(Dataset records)
• • • • • • •

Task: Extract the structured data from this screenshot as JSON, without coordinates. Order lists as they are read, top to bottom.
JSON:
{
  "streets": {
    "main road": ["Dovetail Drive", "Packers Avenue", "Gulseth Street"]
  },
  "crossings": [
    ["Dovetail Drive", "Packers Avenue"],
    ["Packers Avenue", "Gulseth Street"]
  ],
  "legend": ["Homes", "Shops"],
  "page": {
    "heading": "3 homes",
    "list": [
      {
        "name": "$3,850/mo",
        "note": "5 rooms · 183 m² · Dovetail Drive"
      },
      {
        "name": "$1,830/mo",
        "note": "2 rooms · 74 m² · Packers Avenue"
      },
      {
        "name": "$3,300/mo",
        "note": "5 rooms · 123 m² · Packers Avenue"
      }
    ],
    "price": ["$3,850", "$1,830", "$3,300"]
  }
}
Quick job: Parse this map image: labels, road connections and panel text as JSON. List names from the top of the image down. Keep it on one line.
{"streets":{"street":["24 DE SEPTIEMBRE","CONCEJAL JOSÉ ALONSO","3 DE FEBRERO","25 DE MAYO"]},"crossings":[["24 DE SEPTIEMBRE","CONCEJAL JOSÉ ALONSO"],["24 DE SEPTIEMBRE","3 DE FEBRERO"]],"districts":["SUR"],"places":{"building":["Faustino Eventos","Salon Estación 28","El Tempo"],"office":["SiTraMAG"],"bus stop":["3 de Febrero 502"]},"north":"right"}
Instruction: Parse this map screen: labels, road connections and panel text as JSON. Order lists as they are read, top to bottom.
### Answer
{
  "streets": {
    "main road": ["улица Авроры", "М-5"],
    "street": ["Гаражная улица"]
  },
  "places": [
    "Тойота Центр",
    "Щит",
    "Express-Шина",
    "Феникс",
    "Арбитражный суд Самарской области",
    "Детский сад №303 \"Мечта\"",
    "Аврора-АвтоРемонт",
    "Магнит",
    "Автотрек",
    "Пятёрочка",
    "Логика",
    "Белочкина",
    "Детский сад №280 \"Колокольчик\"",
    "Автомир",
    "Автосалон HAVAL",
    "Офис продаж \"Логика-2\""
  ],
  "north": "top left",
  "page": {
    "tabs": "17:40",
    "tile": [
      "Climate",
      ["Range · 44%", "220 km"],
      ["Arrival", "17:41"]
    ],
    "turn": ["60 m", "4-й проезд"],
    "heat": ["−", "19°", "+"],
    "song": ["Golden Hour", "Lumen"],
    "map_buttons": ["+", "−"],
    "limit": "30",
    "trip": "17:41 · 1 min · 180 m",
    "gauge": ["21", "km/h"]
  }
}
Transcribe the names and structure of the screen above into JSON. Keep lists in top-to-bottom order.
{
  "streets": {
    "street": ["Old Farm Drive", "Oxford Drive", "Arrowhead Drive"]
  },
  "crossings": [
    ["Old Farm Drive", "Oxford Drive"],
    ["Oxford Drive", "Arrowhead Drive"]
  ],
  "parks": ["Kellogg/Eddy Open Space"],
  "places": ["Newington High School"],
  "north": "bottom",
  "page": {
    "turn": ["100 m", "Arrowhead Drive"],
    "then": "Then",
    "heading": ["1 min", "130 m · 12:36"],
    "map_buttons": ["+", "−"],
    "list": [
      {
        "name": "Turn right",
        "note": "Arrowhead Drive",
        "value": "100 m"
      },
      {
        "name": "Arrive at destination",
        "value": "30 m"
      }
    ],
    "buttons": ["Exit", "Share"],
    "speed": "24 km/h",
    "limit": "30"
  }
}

• • • • • • •

- TASK ITEM: The answer must consist of every line from the entries above that contains "they".

- EXPECTED ANSWER:
Task: Extract the structured data from this screenshot as JSON, without coordinates. Order lists as they are read, top to bottom.
Instruction: Parse this map screen: labels, road connections and panel text as JSON. Order lists as they are read, top to bottom.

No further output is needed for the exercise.